当凤凰花谢尽时,老歹开始在所里讲“古”。他掏出个泛黄的笔记本,纸页间还夹着二十年前案发现场的枫叶标本。“法医眼里的血痕会说话,”他指着某页手绘的伤口图谱,“但人心要用心跳声来听。”新来的小杨记得最清,那日老歹就着凤凰树下一个已熄灭的火堆灰烬,教他查勘火灾现场时,老歹从灰烬里捡起半枚凤凰木果实:“炭化的种子还能发芽,人心里的火种就更该捂热。”
深秋的某个清晨,老歹蹲在派出所花坛边。他正用竹签给新栽的凤凰木松土,褪色的警服口袋里露出半截红绸——那是他收集的干花残瓣。“春天要把根扎深,夏天才经得住晒。”把根扎好,事就成了!
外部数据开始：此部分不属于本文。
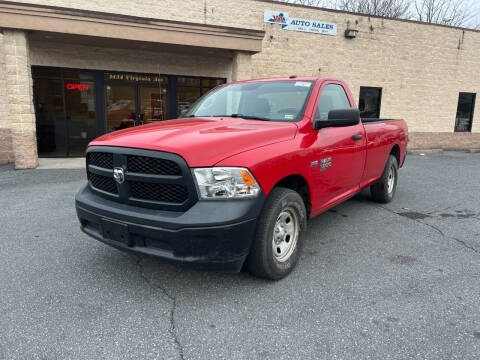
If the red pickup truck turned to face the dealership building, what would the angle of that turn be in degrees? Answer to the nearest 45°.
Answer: approximately 135° to its right

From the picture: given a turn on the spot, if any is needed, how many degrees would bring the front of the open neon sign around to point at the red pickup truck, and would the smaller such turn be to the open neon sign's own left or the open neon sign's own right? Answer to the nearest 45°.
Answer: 0° — it already faces it

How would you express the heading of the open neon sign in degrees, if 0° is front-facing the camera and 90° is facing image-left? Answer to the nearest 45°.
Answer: approximately 0°

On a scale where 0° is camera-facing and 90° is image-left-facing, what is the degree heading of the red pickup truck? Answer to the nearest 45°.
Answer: approximately 45°

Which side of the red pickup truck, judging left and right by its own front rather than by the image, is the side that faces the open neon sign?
right
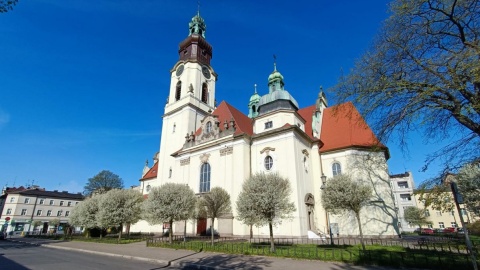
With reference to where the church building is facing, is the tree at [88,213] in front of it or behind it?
in front

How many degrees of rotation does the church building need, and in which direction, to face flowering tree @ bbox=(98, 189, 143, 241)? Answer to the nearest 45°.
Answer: approximately 45° to its left

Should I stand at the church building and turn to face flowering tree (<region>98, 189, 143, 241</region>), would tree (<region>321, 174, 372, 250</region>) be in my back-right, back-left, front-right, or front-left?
front-left

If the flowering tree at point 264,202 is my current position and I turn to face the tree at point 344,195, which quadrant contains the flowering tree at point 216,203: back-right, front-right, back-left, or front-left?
back-left
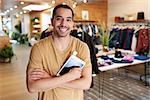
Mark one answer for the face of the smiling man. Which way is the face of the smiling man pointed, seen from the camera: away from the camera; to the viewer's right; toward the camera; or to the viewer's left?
toward the camera

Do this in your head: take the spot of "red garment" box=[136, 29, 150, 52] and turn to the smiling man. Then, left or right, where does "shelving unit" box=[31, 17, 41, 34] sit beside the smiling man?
right

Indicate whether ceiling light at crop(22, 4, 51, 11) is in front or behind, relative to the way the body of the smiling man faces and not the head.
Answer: behind

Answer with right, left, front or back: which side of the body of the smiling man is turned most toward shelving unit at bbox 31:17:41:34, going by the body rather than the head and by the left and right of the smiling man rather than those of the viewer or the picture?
back

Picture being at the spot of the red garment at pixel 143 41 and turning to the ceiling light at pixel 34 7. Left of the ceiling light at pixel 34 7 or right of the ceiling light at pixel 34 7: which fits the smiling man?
left

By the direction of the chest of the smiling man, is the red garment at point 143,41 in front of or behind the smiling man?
behind

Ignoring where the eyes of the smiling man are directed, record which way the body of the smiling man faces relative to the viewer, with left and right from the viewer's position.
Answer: facing the viewer
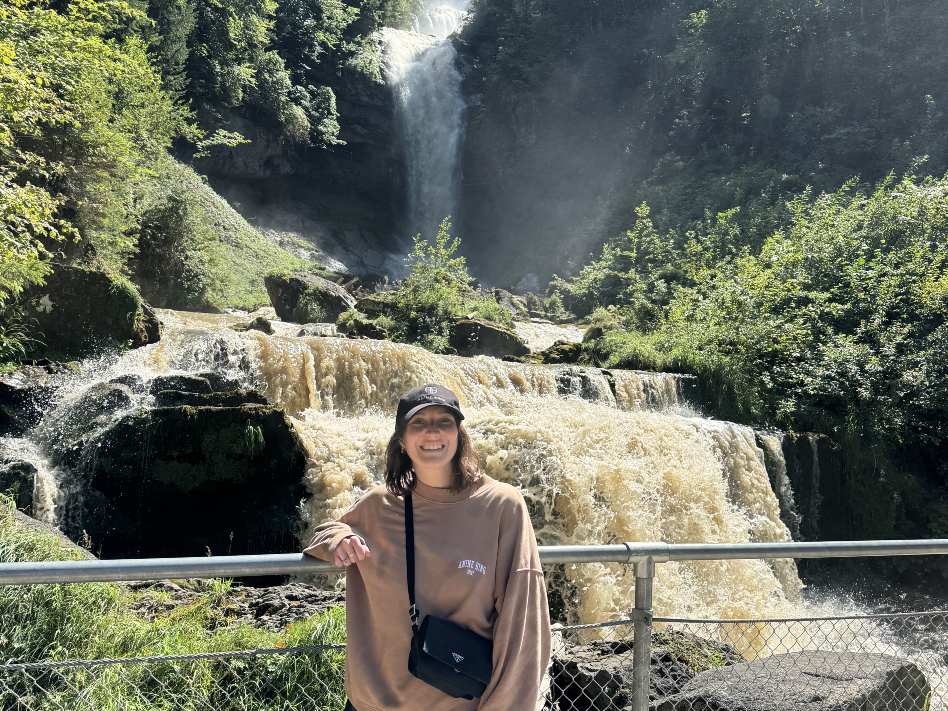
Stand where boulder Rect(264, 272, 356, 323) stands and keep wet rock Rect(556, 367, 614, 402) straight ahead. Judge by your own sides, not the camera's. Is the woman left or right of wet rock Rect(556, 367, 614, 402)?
right

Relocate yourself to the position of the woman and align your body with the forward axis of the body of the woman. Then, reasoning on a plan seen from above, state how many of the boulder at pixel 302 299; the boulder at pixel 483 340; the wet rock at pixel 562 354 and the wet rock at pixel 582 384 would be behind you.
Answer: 4

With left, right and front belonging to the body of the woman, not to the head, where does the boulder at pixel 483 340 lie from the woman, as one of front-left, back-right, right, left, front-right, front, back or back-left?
back

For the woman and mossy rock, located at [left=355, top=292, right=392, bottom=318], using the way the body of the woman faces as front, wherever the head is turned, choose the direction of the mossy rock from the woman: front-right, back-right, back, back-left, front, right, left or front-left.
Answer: back

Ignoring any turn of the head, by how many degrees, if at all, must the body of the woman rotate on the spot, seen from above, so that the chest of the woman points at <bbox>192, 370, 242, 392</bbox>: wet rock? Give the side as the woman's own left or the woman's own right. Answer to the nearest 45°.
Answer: approximately 180°

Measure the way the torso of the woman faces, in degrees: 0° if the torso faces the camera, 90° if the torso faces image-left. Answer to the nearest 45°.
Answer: approximately 0°

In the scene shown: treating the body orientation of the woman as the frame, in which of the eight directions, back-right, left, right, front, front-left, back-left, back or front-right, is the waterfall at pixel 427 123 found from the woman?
back

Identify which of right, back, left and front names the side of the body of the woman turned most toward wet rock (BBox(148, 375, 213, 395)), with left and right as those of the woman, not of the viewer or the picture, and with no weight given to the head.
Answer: back
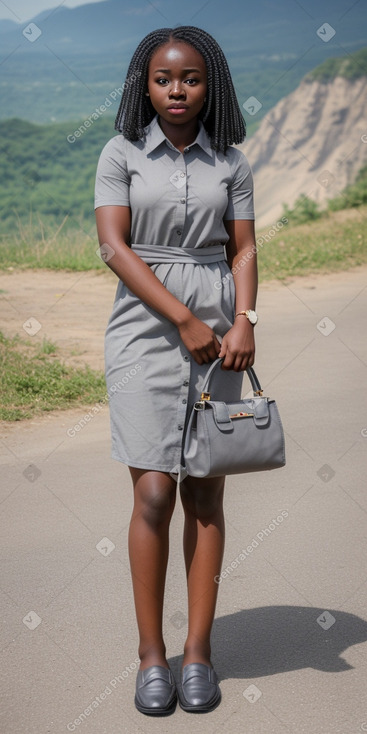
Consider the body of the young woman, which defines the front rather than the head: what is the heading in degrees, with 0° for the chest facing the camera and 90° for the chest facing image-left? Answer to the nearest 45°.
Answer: approximately 0°
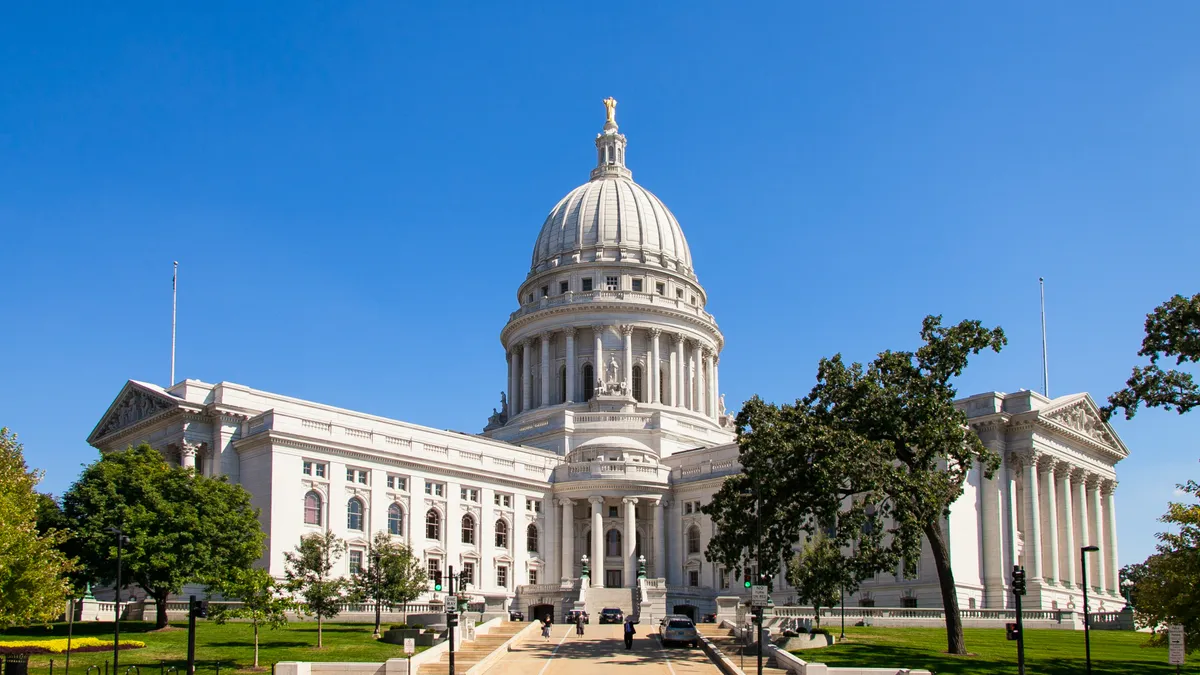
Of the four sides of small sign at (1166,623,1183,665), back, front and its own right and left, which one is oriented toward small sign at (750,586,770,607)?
right

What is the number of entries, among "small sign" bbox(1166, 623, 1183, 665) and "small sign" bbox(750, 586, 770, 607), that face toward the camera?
2

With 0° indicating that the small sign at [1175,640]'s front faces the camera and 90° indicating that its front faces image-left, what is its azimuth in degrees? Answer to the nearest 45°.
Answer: approximately 0°

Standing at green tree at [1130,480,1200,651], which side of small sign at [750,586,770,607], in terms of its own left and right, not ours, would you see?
left

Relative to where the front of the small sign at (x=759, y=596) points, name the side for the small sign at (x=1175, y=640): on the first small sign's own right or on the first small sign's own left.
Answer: on the first small sign's own left

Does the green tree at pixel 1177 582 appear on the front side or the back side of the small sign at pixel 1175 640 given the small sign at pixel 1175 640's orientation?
on the back side

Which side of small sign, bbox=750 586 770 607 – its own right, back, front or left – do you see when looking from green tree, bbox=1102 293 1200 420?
left

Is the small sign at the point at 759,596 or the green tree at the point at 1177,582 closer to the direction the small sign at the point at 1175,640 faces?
the small sign
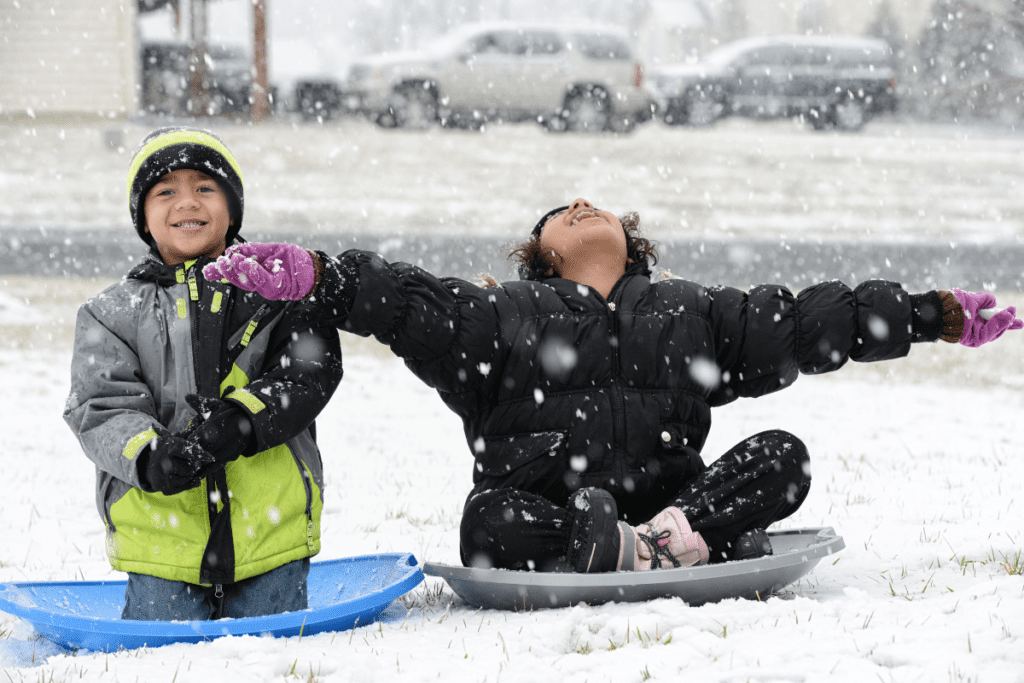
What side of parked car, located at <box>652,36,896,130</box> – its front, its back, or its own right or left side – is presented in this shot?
left

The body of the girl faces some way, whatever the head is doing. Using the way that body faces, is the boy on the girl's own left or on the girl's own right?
on the girl's own right

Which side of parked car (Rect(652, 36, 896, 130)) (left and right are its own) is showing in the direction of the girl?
left

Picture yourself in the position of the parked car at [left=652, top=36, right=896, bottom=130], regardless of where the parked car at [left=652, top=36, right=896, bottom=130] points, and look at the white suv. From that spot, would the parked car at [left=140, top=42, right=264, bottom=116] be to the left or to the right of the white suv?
right

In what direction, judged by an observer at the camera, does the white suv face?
facing to the left of the viewer

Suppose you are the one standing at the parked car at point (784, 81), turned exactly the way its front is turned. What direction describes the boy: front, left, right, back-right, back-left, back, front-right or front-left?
left

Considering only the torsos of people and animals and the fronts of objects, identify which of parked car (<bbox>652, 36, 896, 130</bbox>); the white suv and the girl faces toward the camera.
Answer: the girl

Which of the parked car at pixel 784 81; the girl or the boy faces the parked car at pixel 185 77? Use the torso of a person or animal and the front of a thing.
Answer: the parked car at pixel 784 81

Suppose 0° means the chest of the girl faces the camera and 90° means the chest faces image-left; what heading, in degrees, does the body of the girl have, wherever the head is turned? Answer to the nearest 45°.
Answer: approximately 0°

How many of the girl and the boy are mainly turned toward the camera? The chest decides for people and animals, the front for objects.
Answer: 2

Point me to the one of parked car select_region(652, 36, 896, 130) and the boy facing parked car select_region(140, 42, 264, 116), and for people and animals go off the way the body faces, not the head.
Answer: parked car select_region(652, 36, 896, 130)

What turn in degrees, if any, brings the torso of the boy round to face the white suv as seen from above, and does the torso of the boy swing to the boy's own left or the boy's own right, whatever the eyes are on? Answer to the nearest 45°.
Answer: approximately 180°

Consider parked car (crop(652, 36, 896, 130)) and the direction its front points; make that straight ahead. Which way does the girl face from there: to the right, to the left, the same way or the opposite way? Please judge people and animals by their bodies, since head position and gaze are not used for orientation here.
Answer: to the left
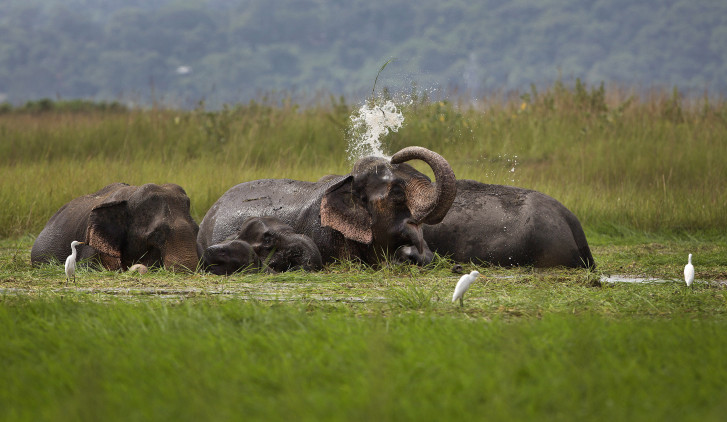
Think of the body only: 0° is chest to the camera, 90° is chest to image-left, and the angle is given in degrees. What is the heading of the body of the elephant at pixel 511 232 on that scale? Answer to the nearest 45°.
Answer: approximately 90°

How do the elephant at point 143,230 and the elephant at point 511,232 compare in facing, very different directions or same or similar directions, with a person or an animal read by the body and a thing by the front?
very different directions

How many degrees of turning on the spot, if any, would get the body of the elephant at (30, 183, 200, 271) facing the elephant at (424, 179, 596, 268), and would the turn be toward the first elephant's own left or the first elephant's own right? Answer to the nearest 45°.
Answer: approximately 45° to the first elephant's own left

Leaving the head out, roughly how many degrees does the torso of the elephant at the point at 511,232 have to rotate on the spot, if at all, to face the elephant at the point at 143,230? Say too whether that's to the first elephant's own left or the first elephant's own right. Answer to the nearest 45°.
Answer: approximately 45° to the first elephant's own left

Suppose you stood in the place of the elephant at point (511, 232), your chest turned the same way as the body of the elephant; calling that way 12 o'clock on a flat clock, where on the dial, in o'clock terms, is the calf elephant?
The calf elephant is roughly at 11 o'clock from the elephant.

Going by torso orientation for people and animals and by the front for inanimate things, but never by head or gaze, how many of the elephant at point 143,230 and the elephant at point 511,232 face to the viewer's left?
1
如今那罐旧花仍在窗台静立,褪色的花瓣与新生枝桠在玻璃罐里达成某种永恒的契约。当新警们望着满树烈焰般的凤凰花发呆时,总能听见老歹在身后念叨:“花谢了就埋进土里,来年新枝会替它们接着燃烧。”这南国的火焰树啊,原是用年轮作薪柴,在时光深处生生不息地燃烧。